When I was in elementary or middle school my older sister told me that I ought to start doing what she had been doing, which was to pluck the black and brown hairs from our head when we found them. Not thinking too hard about it, I complied.

"But, it hurts," I said.
"You'll get used to it," she replied.

She'd sit for hours examining tufts of hair to eliminate the offending intruders. I joined her.

Then, eventually I stopped. While plucking I realized if I kept doing it, all that would happen is that I'd lose a lot of my hair. And, to put it simply, my hair is my hair and I'd like to keep it while I can.

It wasn't until years later that I could realize how this childhood experience was fueled unknowingly by racism and the white ideal of beauty. I'd rather unthinkingly accepted that physically plucking out hair was just the expected cost of having blond hair.

The rationalization is that it's just one hair at a time. One pluck closer towards perfection. No biggie, right?

In a world created by racist thinking, even blond hair isn't pure enough or light enough without enduring actual physical damage. Eventually, after observing my sister struggle to achieve her vision of physical perfection with eating disorders I realized the lengths to which white women will damage themselves in order to maintain an ever elusive status of 'worthy of love.'

It was humbling. And, it continues to be humbling. I learn from this all the time.

And, these lessons ache.

They make me blush.

They make me want to swallow my words and hide.

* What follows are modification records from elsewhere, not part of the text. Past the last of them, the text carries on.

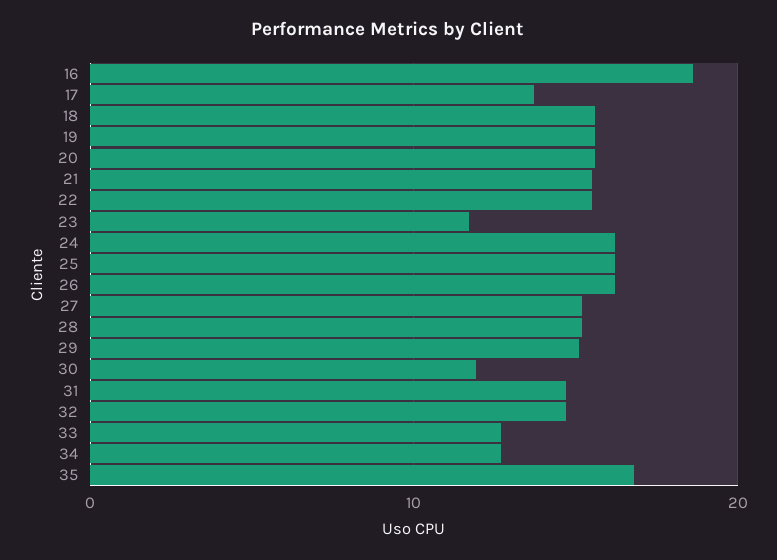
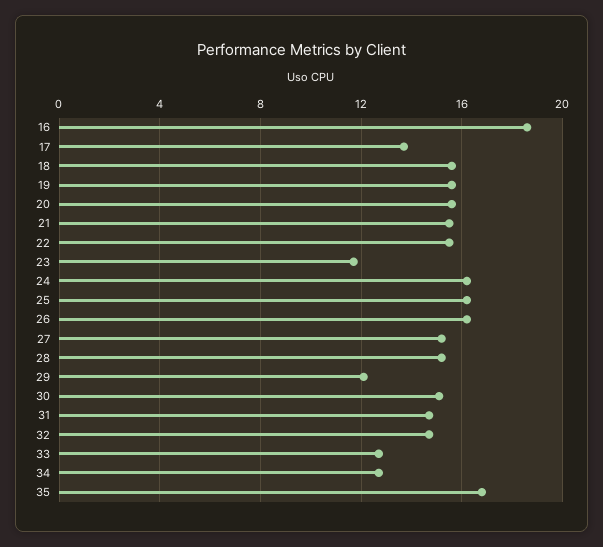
29: 15 -> 12
30: 12 -> 15

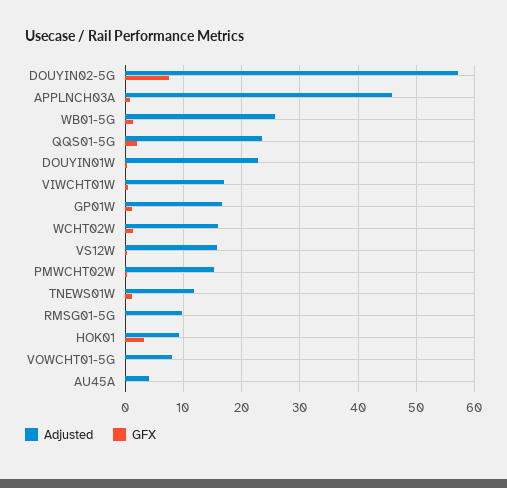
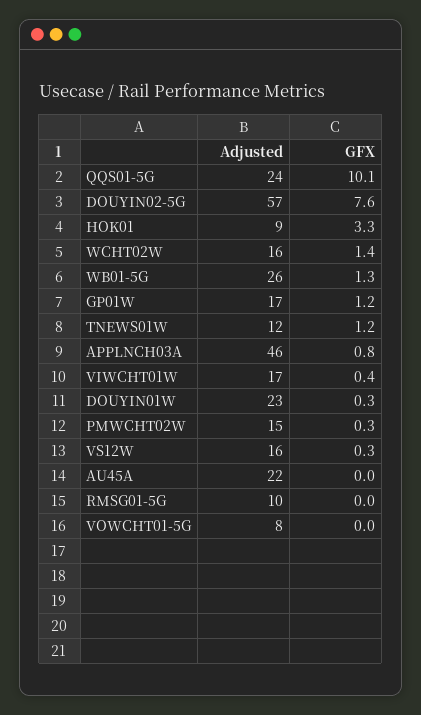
GFX, QQS01-5G: 2 -> 10.1
Adjusted, AU45A: 4 -> 22

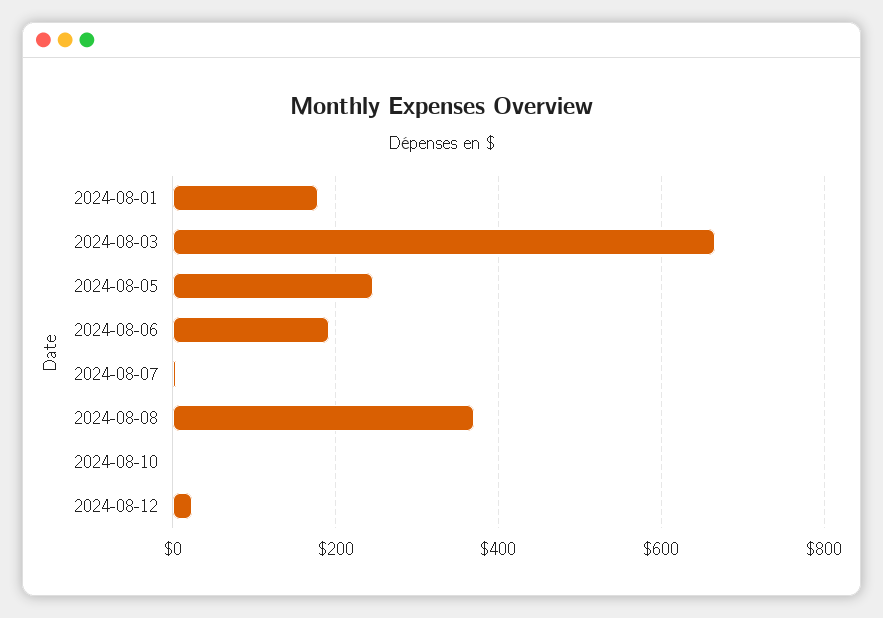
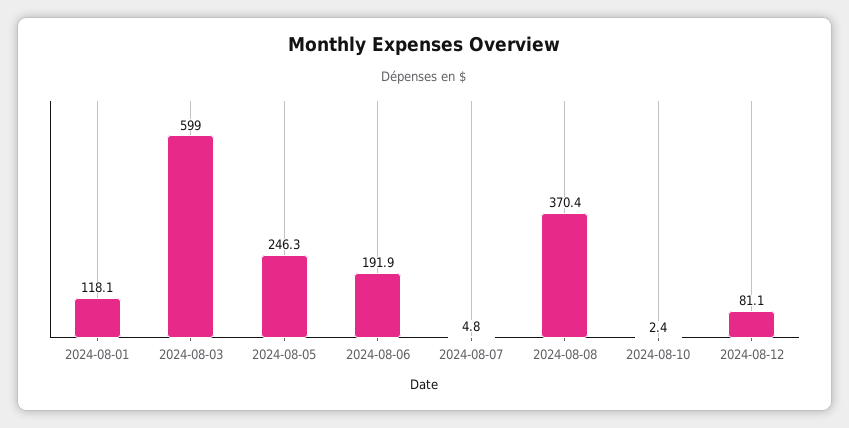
2024-08-01: 180 -> 118.1
2024-08-03: 660 -> 599
2024-08-12: 20 -> 81.1

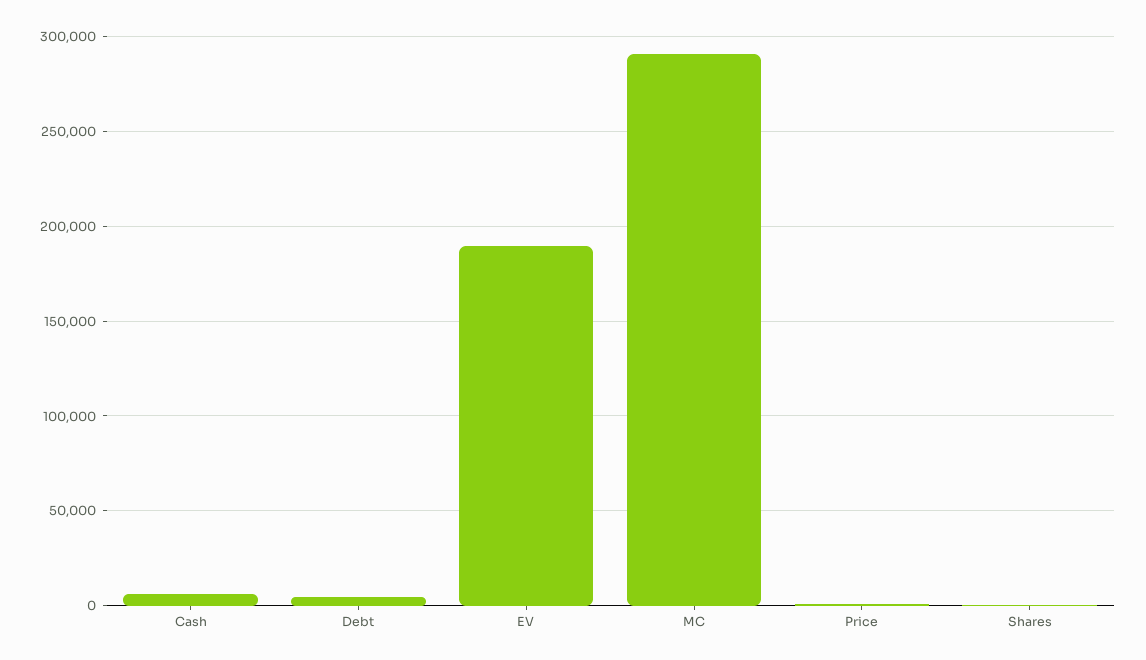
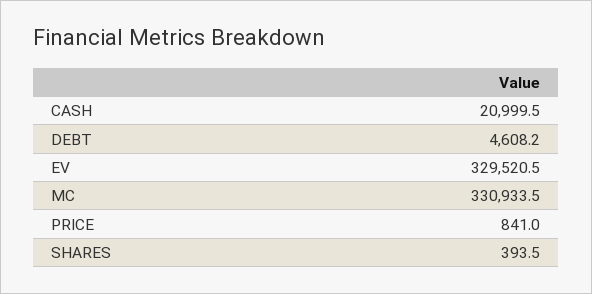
Cash: 5000 -> 20999.5
EV: 190000 -> 329520.5
MC: 290000 -> 330933.5

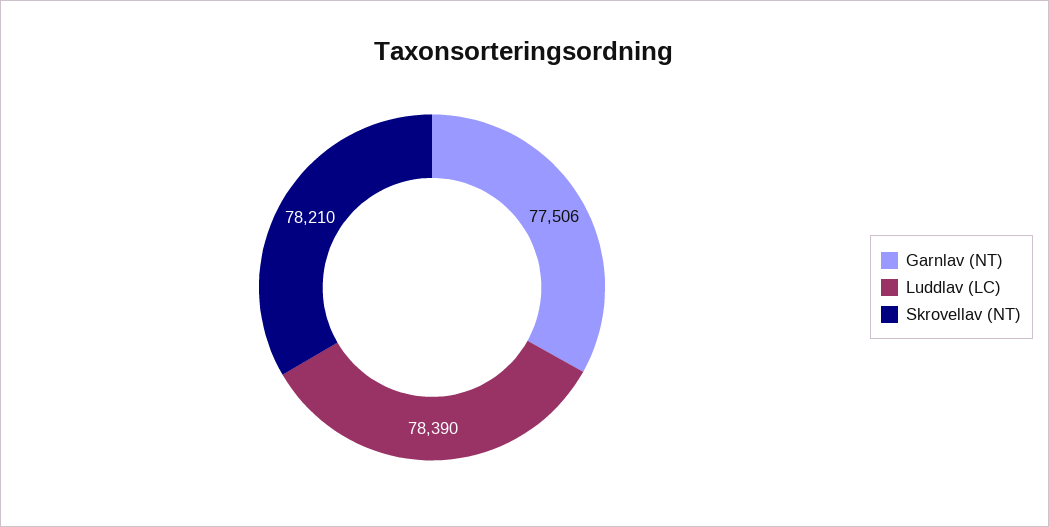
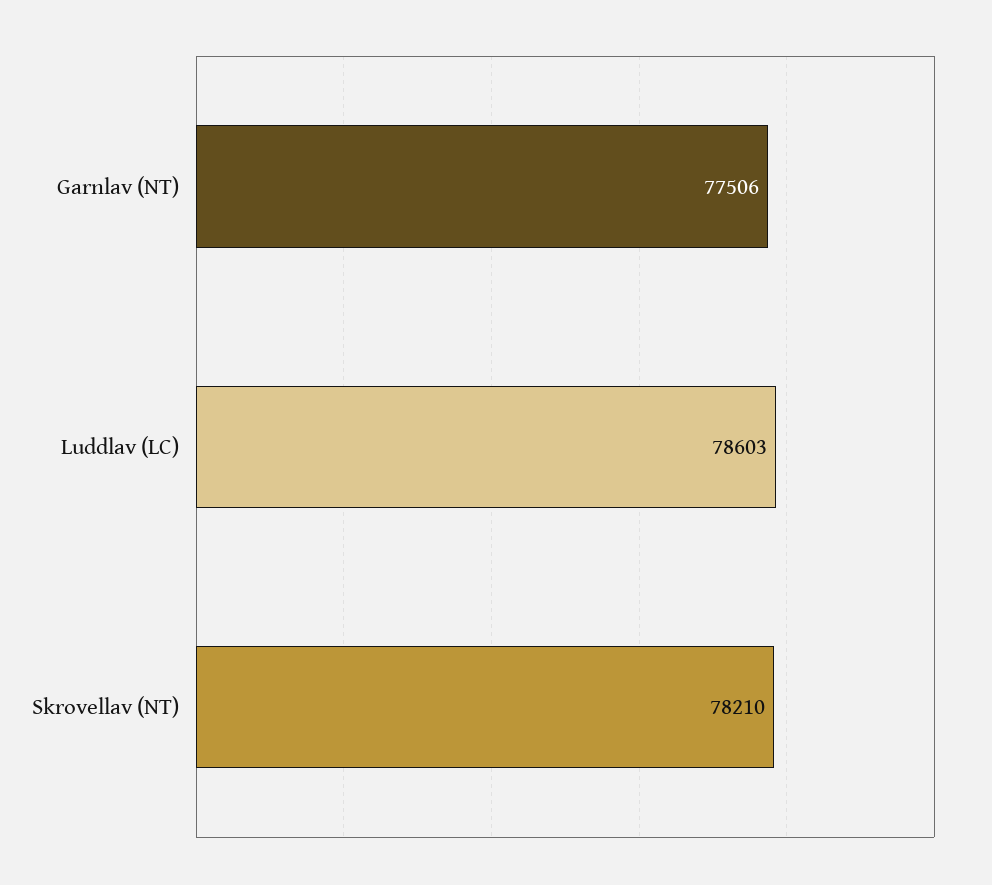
Luddlav (LC): 78390 -> 78603

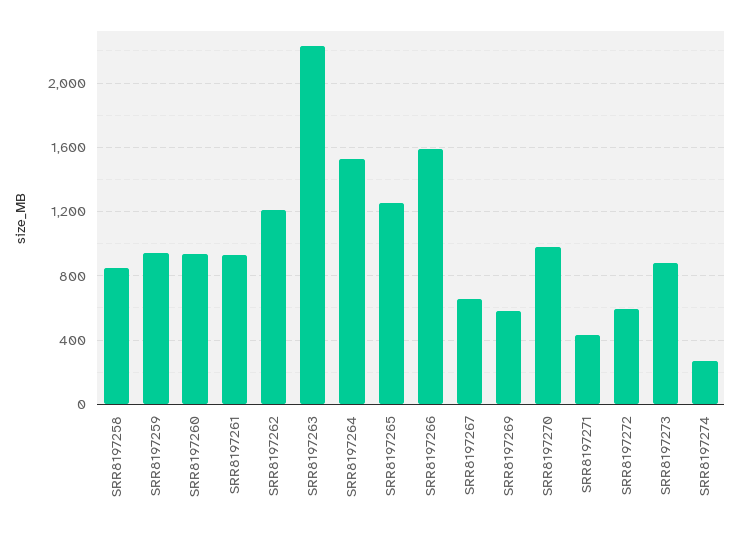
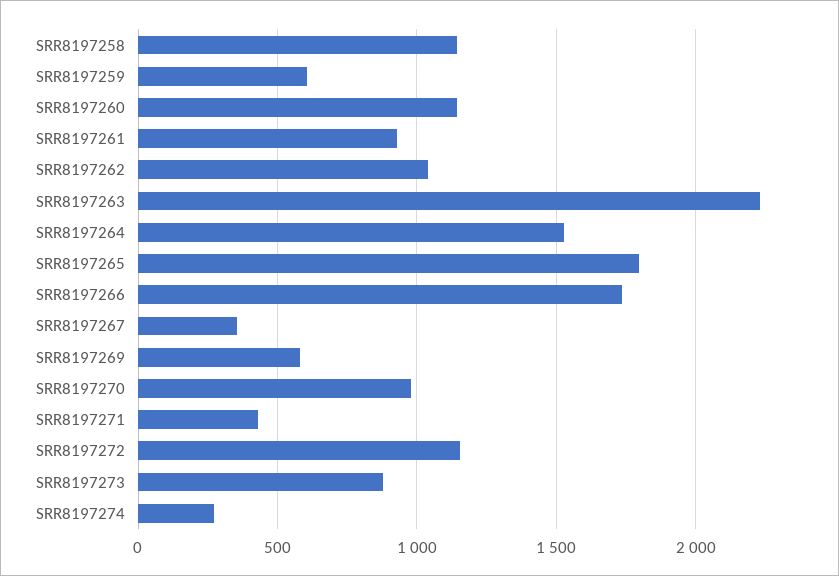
SRR8197258: 850 -> 1150
SRR8197259: 950 -> 600
SRR8197260: 950 -> 1150
SRR8197262: 1200 -> 1050
SRR8197265: 1250 -> 1800
SRR8197266: 1600 -> 1750
SRR8197267: 650 -> 350
SRR8197272: 600 -> 1150

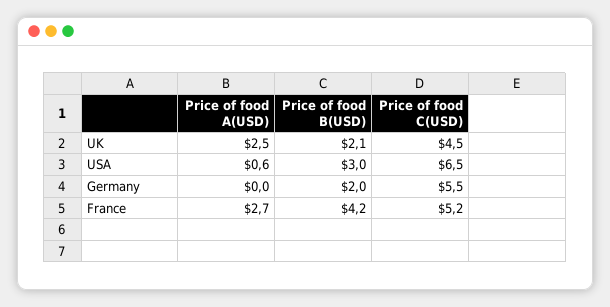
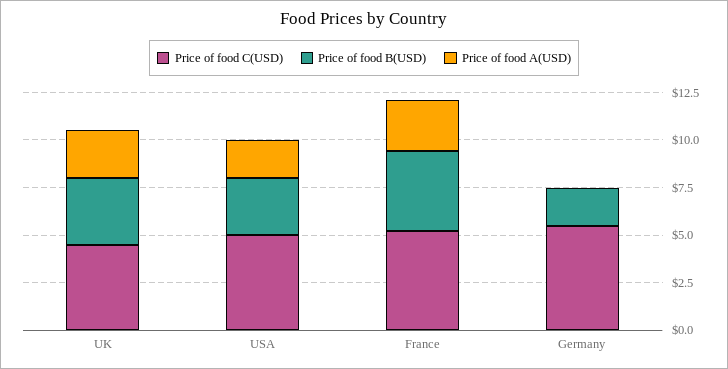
Price of food B(USD), UK: 2.1 -> 3.5
Price of food A(USD), USA: 0.6 -> 2
Price of food C(USD), USA: 6.5 -> 5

They make me long not only for my sister to still be alive but make me long to tell the truth about my experience without seeming to tarnish her memory. She genuinely deserves more than that.

Watching how perfectionism, which in our specific case included a legacy steeped in the byproducts of Nazism, damaged my family was in many ways a catalyst for diving more deeply into understanding the history of racism in Europe and in America.

In this particular world, love isn't possible unless it is marinated in a form of purity that is unsustainable by its very nature. Love and acceptance remains elusive, as though it is the carrot on a stick we salivate towards but never achieve. This type of worth demands submission and recoils from anything resembling disorder.

"Alles muss in Ordnung sein," are the killing words that reign and they'll require millions of bodies before they are satiated.

Coming out the other side of it I realize how learning history is but one step, albeit an importantly crucial one, in a process towards laying this lens down and walking away from the recursive loop that excludes anything but self-damaging behavior.

We are capable of creating different worlds and have the tools to do so, whether we believe it or not. It may look awkward, stumbling, even foolhardy to trust in a deeper natural balance but it is possible. All halting steps, no matter how strange they seem, are a marker of a return path towards one's center after living only peripherally on the outskirts.